Listing 4.1.3 for code_untested/checkPerl.pl


fork/exec/open - what backticks really do [back to top]

Fundamentally, backticks really are a similar deal to system.

Let's take another simple project:

Read a file into an array. If the file is gzipped, then unzip the file before reading it in.

EX 4.1.4: reading a gzipped file - a naive approach

  1 #!/bin/sh
  2 #! -*- perl -*-
  3 eval 'exec $PERLLOCATION/bin/perl -x $0 ${1+"$@"} ;'
  4  if 0;
  5 $fileName = $ARGV[0];
  6 
  7 if ($fileName =~ /\.gz$/) {	# File ends with ".gz"
  8 	@contents = `gzip -f -c -d ${filename}`;
  9 } else {
 10 	@contents = `cat ${filename}`;
 11 }

Listing 4.1.4 for code_untested/readFile-1.pl

What an attrocious piece of code that is. Why don't I like it?
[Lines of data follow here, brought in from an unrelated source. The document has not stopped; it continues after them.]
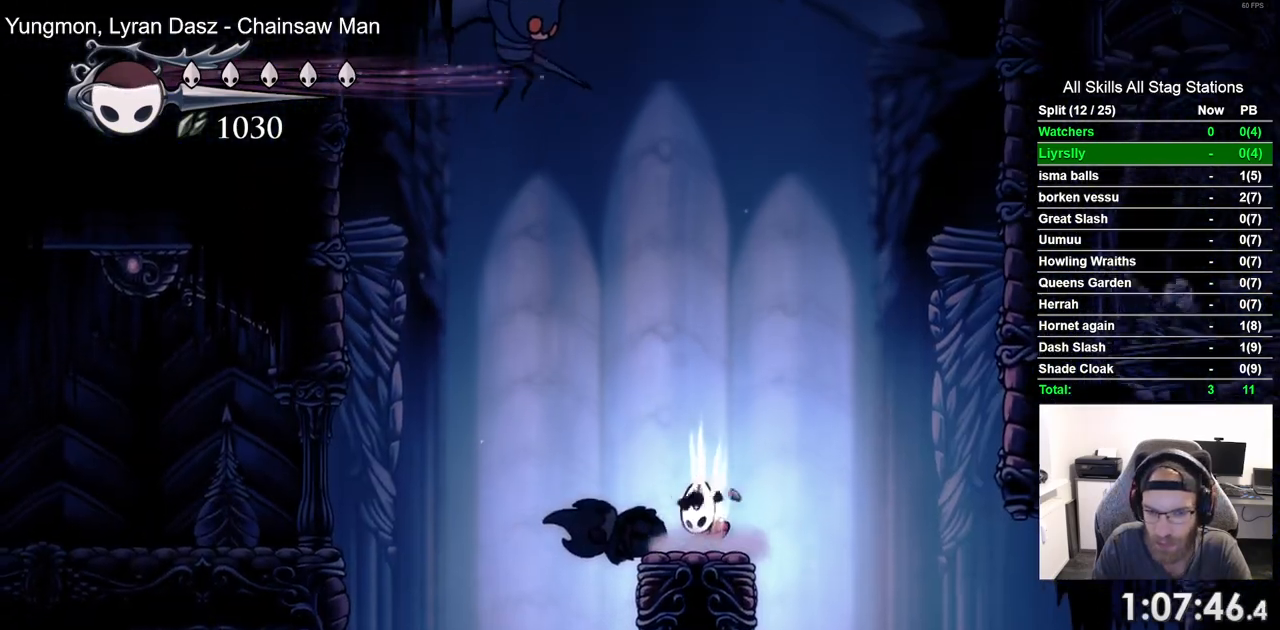
{"dt_ms": 500, "buttons": [], "left_stick": "center", "right_stick": "center", "events": []}
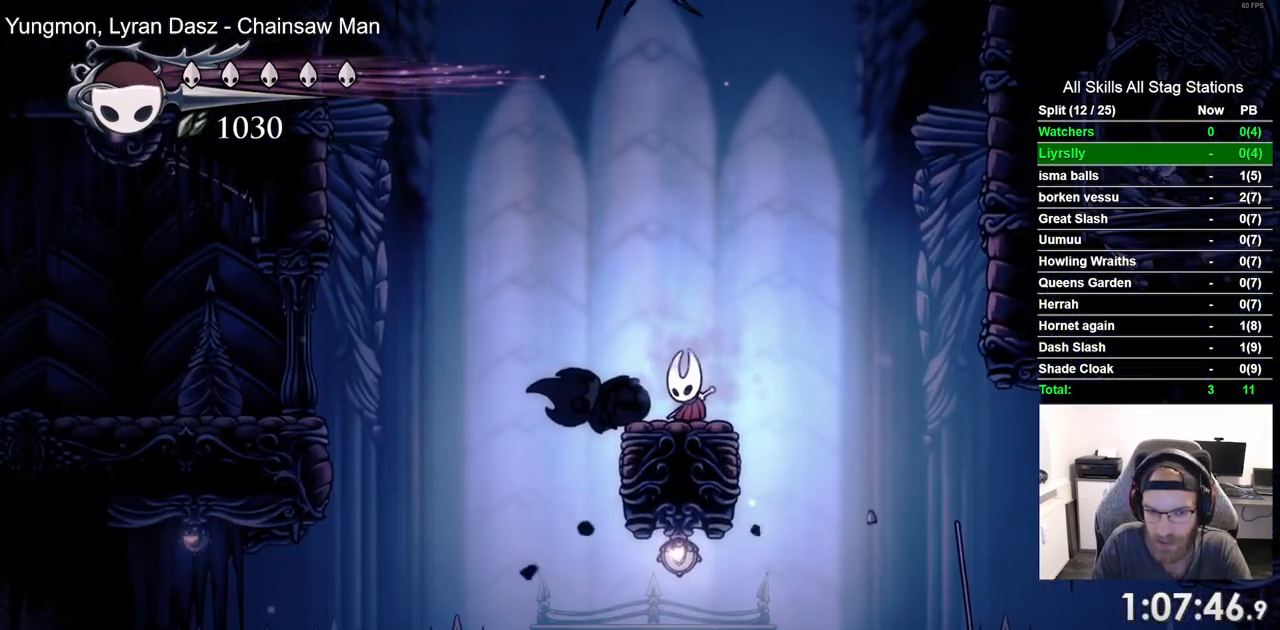
{"dt_ms": 500, "buttons": [], "left_stick": "center", "right_stick": "center", "events": []}
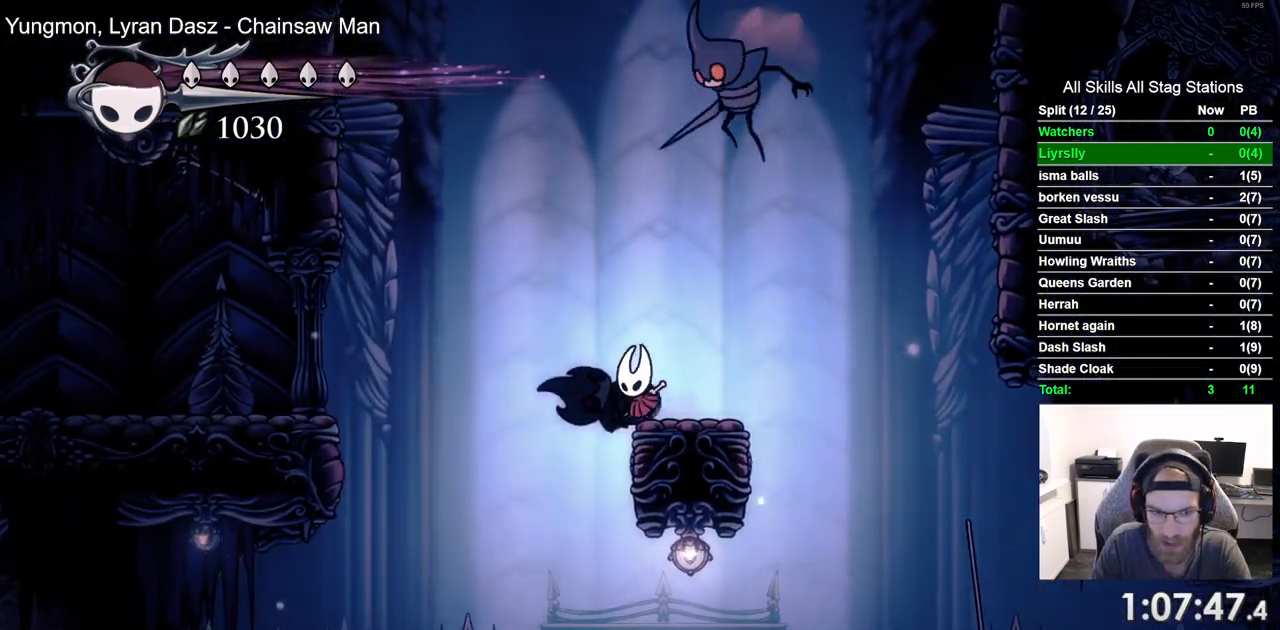
{"dt_ms": 500, "buttons": [], "left_stick": "center", "right_stick": "center", "events": []}
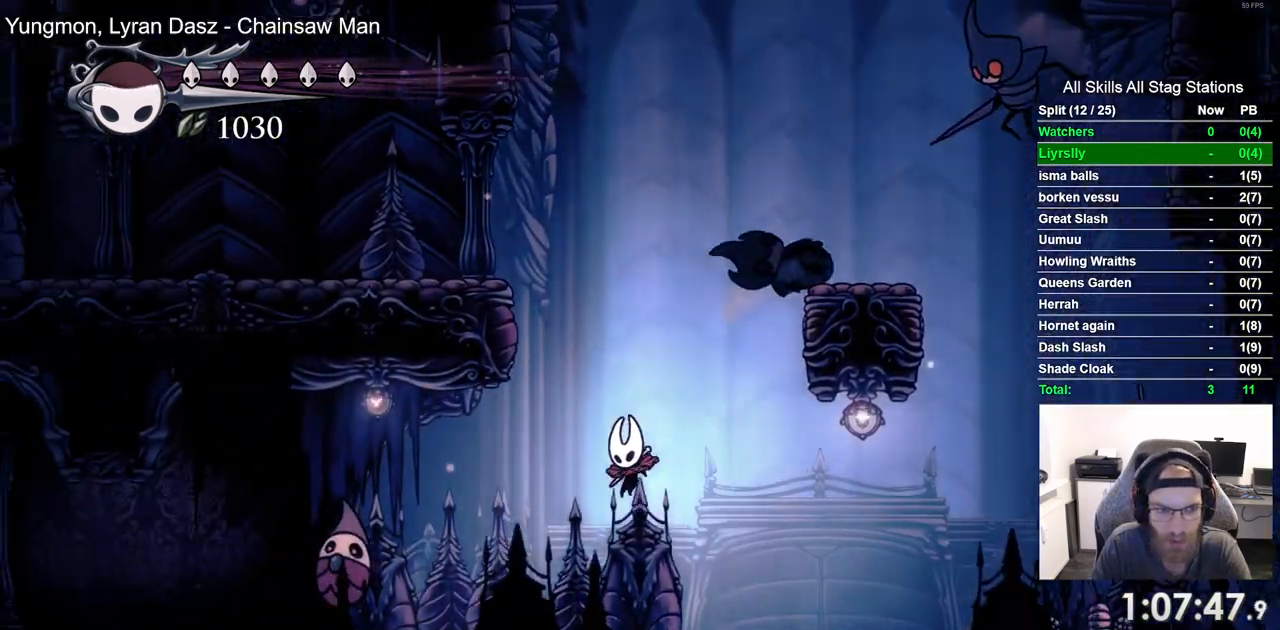
{"dt_ms": 500, "buttons": [], "left_stick": "center", "right_stick": "center", "events": [[133, "R1", "down"], [267, "R1", "up"]]}
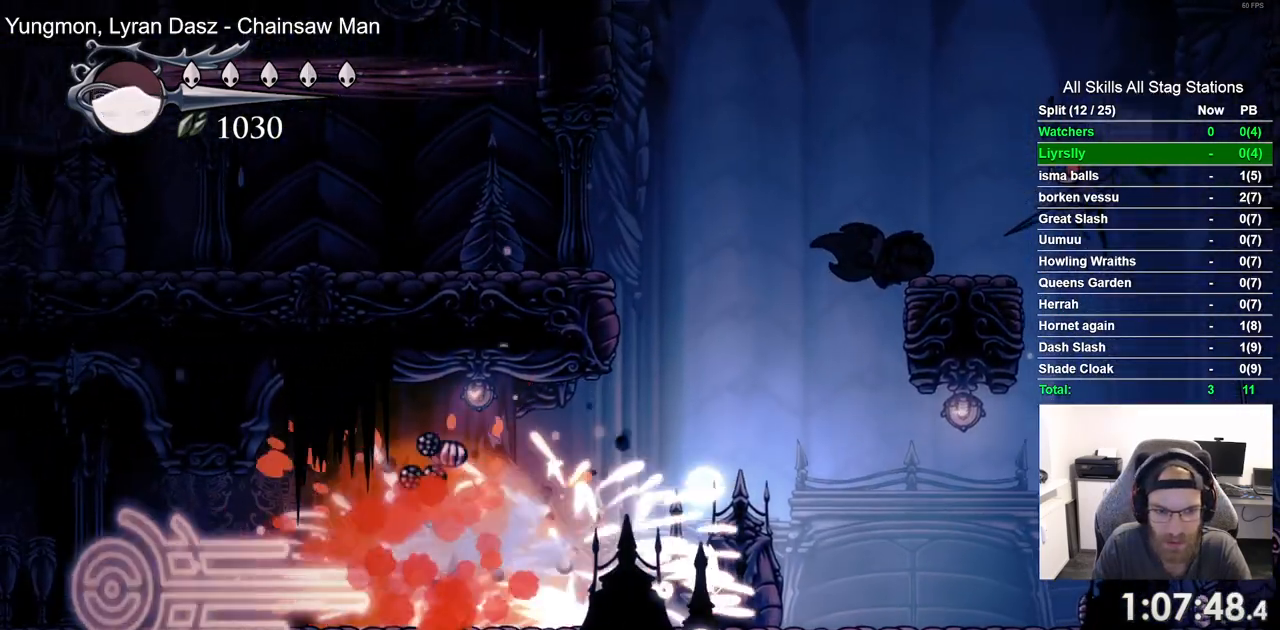
{"dt_ms": 500, "buttons": [], "left_stick": "center", "right_stick": "center", "events": [[250, "R2", "down"], [483, "R2", "up"]]}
  1. Well, as noted above, using backticks (or system or exec) with a space inside the string means that you will be invoking a shell. You will be making assumptions that you have a sh under there (Bourne shell or Korn shell), and you have the unnecessary cost of starting up that shell.
  2. The method of determining if the file is gzipped is horrible. For example, a binary gzipped RIB file usually has the extention of ".rib", not ".rib.gz".
  3. You pay the memory penalty of reading the entire file into memory at once. Also, you might be more efficient about treating each line seperately, for instance if you were filtering through a RIB file.
  4. Using "cat" to read the file is just plain silly. We should use filehandles.
To address most of these, we can open file handles as pipes.

EX 4.1.5: reading a gzipped file - a bit better

  1 #!/bin/sh
  2 #! -*- perl -*-
  3 eval 'exec $PERLLOCATION/bin/perl -x $0 ${1+"$@"} ;'
  4  if 0;
  5 $fileName = $ARGV[0];
  6 
  7 if ($fileName =~ /\.gz$/) {	# File ends with ".gz"
  8 	open(INPUTFILE, "gzip -f -c -d ${filename} |")
  9 		or die "couldn't open $filename: $!";
 10 } else {
 11 	open(INPUTFILE, $filename)
 12 		or die "couldn't open $filename: $!";
 13 }
 14 
 15 while (<INPUTFILE>) {
 16 	my $line = $_;
 17 	# Here, we could just process the file line by line, but
 18 	# for this example, we'll just push it onto an array.
 19 	push @contents, $line;
 20 }
 21 close(INPUTFILE);

Listing 4.1.5 for code_untested/readFile-2.pl

Well, this was a little better. We're at least using file handles, and this should address the last 2 issues from example 1. I also like this because we can work on the input one line at a time.

But there's still the fundamental theme of this note: The gzipped file still opens a shell because it has spaces inside the quoted section of the "open" in line 8.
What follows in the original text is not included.